BEGIN TASK INPUT

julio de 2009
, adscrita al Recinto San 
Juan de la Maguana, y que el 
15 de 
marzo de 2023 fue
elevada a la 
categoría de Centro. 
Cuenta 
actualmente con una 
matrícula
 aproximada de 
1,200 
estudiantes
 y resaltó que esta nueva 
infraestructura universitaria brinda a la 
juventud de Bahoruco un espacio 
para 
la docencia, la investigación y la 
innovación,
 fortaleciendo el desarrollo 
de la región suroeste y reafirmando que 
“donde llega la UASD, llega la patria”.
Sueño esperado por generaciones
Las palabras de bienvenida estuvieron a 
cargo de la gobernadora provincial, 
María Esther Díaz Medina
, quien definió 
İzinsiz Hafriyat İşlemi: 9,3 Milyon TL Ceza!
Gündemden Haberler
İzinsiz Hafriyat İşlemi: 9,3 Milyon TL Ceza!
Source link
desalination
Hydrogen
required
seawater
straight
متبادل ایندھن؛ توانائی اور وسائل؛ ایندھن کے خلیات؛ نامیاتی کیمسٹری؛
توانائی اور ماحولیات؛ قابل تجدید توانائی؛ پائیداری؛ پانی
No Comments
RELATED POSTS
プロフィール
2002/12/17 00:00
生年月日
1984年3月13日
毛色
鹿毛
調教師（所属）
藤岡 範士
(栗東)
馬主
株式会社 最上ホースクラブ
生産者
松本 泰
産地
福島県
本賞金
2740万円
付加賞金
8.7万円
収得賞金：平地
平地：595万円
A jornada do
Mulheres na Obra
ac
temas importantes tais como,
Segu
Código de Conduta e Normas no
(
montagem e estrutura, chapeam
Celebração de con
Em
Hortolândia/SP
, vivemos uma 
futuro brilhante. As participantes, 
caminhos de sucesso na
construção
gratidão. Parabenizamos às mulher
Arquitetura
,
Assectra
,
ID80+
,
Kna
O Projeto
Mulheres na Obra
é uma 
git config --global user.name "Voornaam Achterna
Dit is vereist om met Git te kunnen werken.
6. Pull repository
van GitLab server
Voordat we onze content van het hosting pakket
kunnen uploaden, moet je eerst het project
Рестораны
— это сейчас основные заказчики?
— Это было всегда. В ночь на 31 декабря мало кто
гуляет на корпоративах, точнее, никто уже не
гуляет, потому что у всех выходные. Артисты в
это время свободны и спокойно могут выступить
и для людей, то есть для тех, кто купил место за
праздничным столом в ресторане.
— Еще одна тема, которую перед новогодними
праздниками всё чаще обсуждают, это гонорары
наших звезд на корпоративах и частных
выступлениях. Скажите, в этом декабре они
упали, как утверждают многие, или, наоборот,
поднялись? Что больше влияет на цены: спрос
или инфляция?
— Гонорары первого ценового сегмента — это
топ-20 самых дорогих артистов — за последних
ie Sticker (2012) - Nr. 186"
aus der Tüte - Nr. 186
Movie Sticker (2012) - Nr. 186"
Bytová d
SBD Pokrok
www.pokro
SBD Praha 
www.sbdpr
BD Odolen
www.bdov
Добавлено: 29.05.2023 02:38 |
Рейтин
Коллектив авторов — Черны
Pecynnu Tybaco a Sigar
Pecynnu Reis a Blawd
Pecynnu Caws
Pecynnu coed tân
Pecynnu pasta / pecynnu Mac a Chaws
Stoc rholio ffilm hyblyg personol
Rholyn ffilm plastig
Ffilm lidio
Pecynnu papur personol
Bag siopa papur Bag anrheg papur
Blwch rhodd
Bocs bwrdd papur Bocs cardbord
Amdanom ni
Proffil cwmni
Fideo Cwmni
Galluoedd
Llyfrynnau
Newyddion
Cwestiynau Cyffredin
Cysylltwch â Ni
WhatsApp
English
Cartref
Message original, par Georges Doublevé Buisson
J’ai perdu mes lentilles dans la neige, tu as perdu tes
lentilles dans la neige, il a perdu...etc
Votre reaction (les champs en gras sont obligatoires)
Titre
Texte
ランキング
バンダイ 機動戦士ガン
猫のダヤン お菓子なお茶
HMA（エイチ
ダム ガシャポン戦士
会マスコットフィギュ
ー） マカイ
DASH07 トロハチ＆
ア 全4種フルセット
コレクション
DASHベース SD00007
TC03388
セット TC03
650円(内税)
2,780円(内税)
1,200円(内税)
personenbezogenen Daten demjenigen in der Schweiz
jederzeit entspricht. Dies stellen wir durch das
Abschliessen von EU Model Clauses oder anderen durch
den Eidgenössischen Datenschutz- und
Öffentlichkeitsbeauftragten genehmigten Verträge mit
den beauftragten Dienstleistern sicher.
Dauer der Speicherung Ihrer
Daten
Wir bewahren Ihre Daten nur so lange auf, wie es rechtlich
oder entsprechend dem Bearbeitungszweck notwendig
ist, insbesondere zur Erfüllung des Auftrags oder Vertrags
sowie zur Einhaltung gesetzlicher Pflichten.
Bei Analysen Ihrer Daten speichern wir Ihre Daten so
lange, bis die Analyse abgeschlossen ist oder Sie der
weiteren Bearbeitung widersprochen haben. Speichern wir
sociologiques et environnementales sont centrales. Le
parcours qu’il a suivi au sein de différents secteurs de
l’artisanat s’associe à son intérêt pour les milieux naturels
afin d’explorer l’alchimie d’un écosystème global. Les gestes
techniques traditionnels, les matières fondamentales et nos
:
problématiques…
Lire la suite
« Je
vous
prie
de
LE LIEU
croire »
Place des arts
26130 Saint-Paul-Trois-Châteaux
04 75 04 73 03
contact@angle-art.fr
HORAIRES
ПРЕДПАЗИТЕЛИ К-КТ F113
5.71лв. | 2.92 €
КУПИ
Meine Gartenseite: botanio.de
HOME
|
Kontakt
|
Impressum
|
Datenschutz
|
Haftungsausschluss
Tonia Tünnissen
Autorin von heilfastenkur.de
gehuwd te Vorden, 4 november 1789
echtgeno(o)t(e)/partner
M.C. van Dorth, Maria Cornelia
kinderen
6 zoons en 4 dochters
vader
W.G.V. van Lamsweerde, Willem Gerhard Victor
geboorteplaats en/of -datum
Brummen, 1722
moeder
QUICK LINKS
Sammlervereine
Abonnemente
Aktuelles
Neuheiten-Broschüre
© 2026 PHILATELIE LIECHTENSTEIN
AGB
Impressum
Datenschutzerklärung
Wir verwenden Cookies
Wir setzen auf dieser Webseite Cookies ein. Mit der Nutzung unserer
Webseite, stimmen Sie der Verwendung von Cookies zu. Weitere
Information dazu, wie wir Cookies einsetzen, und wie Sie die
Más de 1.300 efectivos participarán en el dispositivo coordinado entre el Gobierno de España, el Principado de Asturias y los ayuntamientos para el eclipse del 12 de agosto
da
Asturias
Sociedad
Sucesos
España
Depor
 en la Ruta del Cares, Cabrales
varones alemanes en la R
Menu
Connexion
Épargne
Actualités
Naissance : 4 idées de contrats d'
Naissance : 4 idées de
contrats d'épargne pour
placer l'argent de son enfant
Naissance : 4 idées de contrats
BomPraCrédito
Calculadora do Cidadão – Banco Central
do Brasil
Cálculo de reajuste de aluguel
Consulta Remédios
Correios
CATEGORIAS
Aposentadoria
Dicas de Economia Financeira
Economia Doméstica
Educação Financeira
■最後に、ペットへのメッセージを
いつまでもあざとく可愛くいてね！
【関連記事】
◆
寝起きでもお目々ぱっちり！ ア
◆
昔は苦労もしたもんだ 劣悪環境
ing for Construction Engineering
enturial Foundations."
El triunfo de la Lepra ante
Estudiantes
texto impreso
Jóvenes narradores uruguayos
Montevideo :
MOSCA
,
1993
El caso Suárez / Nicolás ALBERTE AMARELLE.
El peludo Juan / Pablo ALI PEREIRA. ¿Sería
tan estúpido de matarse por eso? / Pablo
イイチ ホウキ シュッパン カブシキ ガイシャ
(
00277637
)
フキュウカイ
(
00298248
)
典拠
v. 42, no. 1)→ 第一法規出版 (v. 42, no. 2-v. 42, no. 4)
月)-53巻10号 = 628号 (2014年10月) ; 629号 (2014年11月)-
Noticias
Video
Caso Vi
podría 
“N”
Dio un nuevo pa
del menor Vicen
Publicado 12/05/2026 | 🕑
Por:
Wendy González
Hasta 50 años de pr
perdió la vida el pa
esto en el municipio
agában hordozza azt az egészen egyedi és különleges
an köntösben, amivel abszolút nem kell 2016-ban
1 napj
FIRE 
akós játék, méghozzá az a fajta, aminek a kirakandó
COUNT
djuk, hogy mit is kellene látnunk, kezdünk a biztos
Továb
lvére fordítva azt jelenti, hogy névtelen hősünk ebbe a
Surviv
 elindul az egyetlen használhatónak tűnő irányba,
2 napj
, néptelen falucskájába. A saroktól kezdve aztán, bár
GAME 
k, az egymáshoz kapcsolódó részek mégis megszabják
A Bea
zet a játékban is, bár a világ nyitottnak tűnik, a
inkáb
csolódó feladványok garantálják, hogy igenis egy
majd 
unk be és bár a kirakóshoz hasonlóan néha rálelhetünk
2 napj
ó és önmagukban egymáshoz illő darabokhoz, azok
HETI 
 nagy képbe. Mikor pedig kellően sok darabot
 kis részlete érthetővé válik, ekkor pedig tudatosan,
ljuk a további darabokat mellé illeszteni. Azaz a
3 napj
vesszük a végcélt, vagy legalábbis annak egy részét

END TASK INPUT

### EXERCISE DIRECTIONS
Swap "estudiantes" for "alumnos" in the entries from the very start down to the line containing "de la región suroeste y reafirmando que", leaving everything else unchanged. Give back only those lines.

### EXERCISE OUTPUT
julio de 2009
, adscrita al Recinto San 
Juan de la Maguana, y que el 
15 de 
marzo de 2023 fue
elevada a la 
categoría de Centro. 
Cuenta 
actualmente con una 
matrícula
 aproximada de 
1,200 
alumnos
 y resaltó que esta nueva 
infraestructura universitaria brinda a la 
juventud de Bahoruco un espacio 
para 
la docencia, la investigación y la 
innovación,
 fortaleciendo el desarrollo 
de la región suroeste y reafirmando que 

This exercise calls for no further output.